> **Exercise details**: Type out the records that follow, exactly as given.
──────────────────────────────
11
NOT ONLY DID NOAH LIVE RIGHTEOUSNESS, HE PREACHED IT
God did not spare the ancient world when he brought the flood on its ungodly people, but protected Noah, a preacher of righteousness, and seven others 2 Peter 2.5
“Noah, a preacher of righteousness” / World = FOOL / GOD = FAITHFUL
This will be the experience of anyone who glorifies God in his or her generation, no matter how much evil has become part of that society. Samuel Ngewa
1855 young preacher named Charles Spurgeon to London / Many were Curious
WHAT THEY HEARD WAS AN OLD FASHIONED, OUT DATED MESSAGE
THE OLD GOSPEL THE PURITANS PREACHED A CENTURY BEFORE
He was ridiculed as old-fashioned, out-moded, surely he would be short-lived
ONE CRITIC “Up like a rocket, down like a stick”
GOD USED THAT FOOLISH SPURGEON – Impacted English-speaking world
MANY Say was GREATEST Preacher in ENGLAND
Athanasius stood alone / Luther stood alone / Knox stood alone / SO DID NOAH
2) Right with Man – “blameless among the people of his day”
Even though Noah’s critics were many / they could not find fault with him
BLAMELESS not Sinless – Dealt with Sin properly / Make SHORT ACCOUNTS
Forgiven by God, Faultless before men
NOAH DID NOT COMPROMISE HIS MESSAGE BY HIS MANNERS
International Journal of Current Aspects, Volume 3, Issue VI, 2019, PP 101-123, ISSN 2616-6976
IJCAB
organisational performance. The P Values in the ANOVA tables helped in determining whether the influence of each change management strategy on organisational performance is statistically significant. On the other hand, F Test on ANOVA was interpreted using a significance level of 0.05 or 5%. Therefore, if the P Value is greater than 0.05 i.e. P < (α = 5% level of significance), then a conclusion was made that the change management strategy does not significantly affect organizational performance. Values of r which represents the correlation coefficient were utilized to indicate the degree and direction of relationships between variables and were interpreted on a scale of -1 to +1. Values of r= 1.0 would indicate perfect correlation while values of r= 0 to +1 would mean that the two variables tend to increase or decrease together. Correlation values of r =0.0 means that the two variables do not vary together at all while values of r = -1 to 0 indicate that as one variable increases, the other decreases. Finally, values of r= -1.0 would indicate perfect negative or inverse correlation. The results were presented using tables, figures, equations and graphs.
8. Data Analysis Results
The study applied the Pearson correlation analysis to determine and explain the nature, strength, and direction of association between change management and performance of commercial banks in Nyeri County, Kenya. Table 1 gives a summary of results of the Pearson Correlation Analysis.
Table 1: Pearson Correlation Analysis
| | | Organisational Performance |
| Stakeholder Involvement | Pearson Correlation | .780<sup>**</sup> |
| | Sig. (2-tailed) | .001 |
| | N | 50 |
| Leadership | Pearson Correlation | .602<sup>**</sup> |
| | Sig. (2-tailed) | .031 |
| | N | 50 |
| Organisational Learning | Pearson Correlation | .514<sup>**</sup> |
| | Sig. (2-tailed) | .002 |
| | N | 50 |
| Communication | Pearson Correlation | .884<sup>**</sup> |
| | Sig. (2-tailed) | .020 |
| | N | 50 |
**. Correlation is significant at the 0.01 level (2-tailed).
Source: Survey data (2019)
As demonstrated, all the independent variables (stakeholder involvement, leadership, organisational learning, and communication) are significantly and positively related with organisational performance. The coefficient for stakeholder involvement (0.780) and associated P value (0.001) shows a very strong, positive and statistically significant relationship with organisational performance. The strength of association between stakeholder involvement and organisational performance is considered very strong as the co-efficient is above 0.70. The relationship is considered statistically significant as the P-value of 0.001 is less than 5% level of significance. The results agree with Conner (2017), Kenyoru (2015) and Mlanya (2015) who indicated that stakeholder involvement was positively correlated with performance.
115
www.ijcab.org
──────────────────────────────
> **Result of this exercise**:
11
NOT ONLY DID NOAH LIVE RIGHTEOUSNESS, HE PREACHED IT
God did not spare the ancient world when he brought the flood on its ungodly people, but protected Noah, a preacher of righteousness, and seven others 2 Peter 2.5
“Noah, a preacher of righteousness” / World = FOOL / GOD = FAITHFUL
This will be the experience of anyone who glorifies God in his or her generation, no matter how much evil has become part of that society. Samuel Ngewa
1855 young preacher named Charles Spurgeon to London / Many were Curious
WHAT THEY HEARD WAS AN OLD FASHIONED, OUT DATED MESSAGE
THE OLD GOSPEL THE PURITANS PREACHED A CENTURY BEFORE
He was ridiculed as old-fashioned, out-moded, surely he would be short-lived
ONE CRITIC “Up like a rocket, down like a stick”
GOD USED THAT FOOLISH SPURGEON – Impacted English-speaking world
MANY Say was GREATEST Preacher in ENGLAND
Athanasius stood alone / Luther stood alone / Knox stood alone / SO DID NOAH
2) Right with Man – “blameless among the people of his day”
Even though Noah’s critics were many / they could not find fault with him
BLAMELESS not Sinless – Dealt with Sin properly / Make SHORT ACCOUNTS
Forgiven by God, Faultless before men
NOAH DID NOT COMPROMISE HIS MESSAGE BY HIS MANNERS
International Journal of Current Aspects, Volume 3, Issue VI, 2019, PP 101-123, ISSN 2616-6976
IJCAB
organisational performance. The P Values in the ANOVA tables helped in determining whether the influence of each change management strategy on organisational performance is statistically significant. On the other hand, F Test on ANOVA was interpreted using a significance level of 0.05 or 5%. Therefore, if the P Value is greater than 0.05 i.e. P < (α = 5% level of significance), then a conclusion was made that the change management strategy does not significantly affect organizational performance. Values of r which represents the correlation coefficient were utilized to indicate the degree and direction of relationships between variables and were interpreted on a scale of -1 to +1. Values of r= 1.0 would indicate perfect correlation while values of r= 0 to +1 would mean that the two variables tend to increase or decrease together. Correlation values of r =0.0 means that the two variables do not vary together at all while values of r = -1 to 0 indicate that as one variable increases, the other decreases. Finally, values of r= -1.0 would indicate perfect negative or inverse correlation. The results were presented using tables, figures, equations and graphs.
8. Data Analysis Results
The study applied the Pearson correlation analysis to determine and explain the nature, strength, and direction of association between change management and performance of commercial banks in Nyeri County, Kenya. Table 1 gives a summary of results of the Pearson Correlation Analysis.
Table 1: Pearson Correlation Analysis
| | | Organisational Performance |
| Stakeholder Involvement | Pearson Correlation | .780<sup>**</sup> |
| | Sig. (2-tailed) | .001 |
| | N | 50 |
| Leadership | Pearson Correlation | .602<sup>**</sup> |
| | Sig. (2-tailed) | .031 |
| | N | 50 |
| Organisational Learning | Pearson Correlation | .514<sup>**</sup> |
| | Sig. (2-tailed) | .002 |
| | N | 50 |
| Communication | Pearson Correlation | .884<sup>**</sup> |
| | Sig. (2-tailed) | .020 |
| | N | 50 |
**. Correlation is significant at the 0.01 level (2-tailed).
Source: Survey data (2019)
As demonstrated, all the independent variables (stakeholder involvement, leadership, organisational learning, and communication) are significantly and positively related with organisational performance. The coefficient for stakeholder involvement (0.780) and associated P value (0.001) shows a very strong, positive and statistically significant relationship with organisational performance. The strength of association between stakeholder involvement and organisational performance is considered very strong as the co-efficient is above 0.70. The relationship is considered statistically significant as the P-value of 0.001 is less than 5% level of significance. The results agree with Conner (2017), Kenyoru (2015) and Mlanya (2015) who indicated that stakeholder involvement was positively correlated with performance.
115
www.ijcab.org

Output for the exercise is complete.